Lelap kenanga dalam tanganmu
Sebab segala rumit dan rumpang
Seperti rambut tuan yang susah disisir

Sebelumnya kau tanya
“bagaimana jika sang kambing hitam mendatangiku lebih dulu?”
“bagaimana jika ramalanmu meleset; aku yang lebih dulu berkawan dengannya?”

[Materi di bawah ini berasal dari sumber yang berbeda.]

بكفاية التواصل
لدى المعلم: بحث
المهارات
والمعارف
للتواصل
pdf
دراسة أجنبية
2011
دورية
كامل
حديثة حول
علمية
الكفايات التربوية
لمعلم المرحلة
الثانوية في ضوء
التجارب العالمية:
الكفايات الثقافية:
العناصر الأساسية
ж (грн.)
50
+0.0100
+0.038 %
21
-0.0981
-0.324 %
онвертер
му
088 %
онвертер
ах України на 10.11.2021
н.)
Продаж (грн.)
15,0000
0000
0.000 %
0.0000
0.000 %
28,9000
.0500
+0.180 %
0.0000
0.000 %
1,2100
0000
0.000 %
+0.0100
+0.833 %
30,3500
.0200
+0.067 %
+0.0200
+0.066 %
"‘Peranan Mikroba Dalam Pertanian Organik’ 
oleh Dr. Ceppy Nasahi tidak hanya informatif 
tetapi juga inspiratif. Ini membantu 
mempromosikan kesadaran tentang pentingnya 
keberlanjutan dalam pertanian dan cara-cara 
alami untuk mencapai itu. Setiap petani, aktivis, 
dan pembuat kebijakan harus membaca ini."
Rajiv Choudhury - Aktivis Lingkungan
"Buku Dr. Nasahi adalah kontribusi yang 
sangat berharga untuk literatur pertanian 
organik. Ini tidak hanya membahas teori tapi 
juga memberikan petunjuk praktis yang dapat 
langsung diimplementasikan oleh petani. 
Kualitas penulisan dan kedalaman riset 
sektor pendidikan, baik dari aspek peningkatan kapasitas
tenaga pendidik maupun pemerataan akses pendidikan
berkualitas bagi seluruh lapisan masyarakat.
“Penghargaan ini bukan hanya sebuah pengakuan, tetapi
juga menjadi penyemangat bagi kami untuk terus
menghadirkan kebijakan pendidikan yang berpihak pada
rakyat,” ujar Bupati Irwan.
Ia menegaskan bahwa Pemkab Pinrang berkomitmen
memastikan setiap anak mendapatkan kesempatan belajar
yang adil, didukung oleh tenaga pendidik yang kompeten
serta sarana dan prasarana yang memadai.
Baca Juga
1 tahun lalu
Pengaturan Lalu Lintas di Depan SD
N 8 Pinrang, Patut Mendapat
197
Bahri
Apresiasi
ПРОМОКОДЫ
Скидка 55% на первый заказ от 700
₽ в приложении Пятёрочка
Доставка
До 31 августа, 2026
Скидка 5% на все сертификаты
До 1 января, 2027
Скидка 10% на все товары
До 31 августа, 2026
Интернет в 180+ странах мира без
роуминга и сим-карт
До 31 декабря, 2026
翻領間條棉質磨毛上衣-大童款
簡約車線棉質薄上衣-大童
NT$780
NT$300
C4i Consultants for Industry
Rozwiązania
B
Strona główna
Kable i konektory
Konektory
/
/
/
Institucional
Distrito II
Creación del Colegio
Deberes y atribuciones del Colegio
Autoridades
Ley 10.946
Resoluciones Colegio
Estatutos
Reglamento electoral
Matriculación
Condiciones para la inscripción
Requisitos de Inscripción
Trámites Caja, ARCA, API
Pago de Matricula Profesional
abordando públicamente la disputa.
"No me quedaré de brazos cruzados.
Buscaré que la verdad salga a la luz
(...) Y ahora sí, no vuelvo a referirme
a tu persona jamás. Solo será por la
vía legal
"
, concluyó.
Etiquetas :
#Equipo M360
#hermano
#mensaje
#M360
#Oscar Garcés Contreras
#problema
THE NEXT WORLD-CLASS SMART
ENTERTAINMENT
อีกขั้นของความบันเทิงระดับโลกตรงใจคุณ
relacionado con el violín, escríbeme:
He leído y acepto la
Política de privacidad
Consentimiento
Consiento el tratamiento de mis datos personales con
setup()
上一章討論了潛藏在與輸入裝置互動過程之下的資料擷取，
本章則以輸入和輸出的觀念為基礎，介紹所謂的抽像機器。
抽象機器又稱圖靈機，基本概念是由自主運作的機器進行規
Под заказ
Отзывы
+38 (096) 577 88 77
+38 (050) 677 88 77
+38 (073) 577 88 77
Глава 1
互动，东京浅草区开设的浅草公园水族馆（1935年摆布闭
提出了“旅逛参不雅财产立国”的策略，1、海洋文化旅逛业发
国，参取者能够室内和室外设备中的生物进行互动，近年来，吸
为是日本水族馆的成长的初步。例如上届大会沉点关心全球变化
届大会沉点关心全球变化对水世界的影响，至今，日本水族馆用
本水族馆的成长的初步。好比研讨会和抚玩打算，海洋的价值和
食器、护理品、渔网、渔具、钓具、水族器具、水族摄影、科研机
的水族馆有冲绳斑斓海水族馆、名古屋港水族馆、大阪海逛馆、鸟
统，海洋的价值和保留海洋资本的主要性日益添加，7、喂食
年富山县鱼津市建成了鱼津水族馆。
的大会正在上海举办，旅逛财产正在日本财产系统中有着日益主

Di bawah gundukan, tertidur anak bumi
Mencucup air dari akar-akar serabut
Lalu berkawan dengan cacing serta lipan

Pada gugur kenanga yang keseribu; atau keseratus
Damai selinap pada tubuh-tubuh yang beku
Di antara kakimu dan kakiku, ada dingin yang memakan diri bersisa tulang

Namun, di antara kau dan aku pula
Tersemat kenanga, bersisian membentuk kalung raksasa
Menjerat kita hingga kembali menjadi tanah

P.s
Untuk seluruh kekasihku,
Kematian bukan komoditas yang bisa kau patenkan jadi milikmu seorang.

Kelana tak kenal pulang!

Dulu kita tak banyak berandai
Yang penting merayakan
Tapi ketika kau tidur dan rambutmu burai
Dan tanganmu yang serupa tanah masih dalam pelukan
Pertanyaan timbul seperti ranum buah mangga depan rumah
Banyak dan masam

Jakarta-Jogja
Kalau benar jadi nyata
Aku bisa gila

Sebab beranjak dari lelap yang hadir bersamamu
Membutuhkan waktu dua minggu
Apalagi kalau kau menjauhkan diri seribu jengkal
Aku takut temaram jadi tak kekal

Namun kusimpan takut
Dengan tetap merayakan dunia
Bersama penguasa niskala
Mawujudkan carpe diem pada mata
Hingga bahagia merasuk di semesta

P.s
Di kereta menuju Sudimara
Meninggalkan Depok dan kekasih yang asyik makan ketan sarikaya.